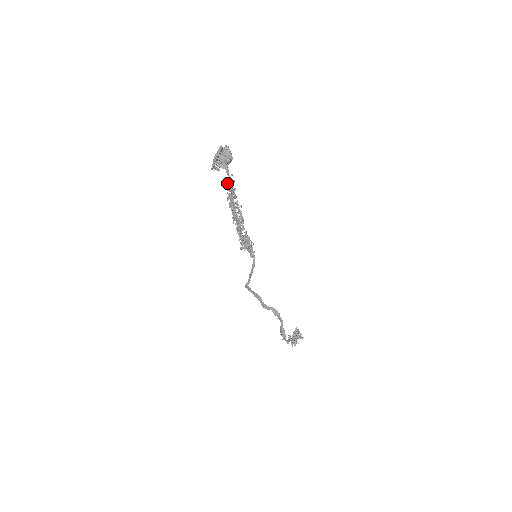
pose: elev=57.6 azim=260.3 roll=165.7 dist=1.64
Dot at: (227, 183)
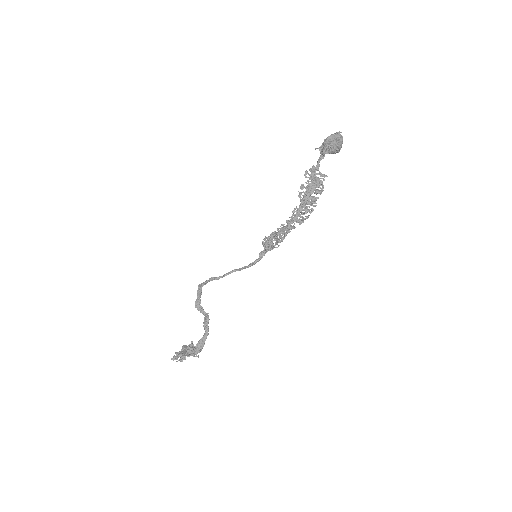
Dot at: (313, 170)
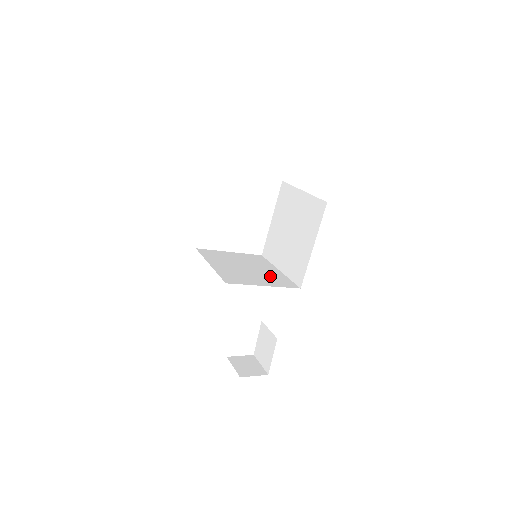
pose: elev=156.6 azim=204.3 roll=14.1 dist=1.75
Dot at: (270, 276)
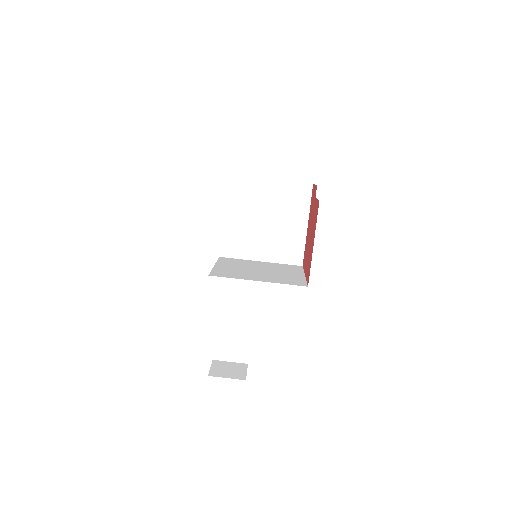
★ ★ ★
▶ _Work to complete_
Rewrite all the records with every "pose" changed to "view" and nothing else altered. Leave the pictures out.

▶ _Exercise output_
view: elev=57.6 azim=260.3 roll=165.7 dist=1.64
Dot at: (227, 183)
Dot at: (313, 170)
view: elev=156.6 azim=204.3 roll=14.1 dist=1.75
Dot at: (270, 276)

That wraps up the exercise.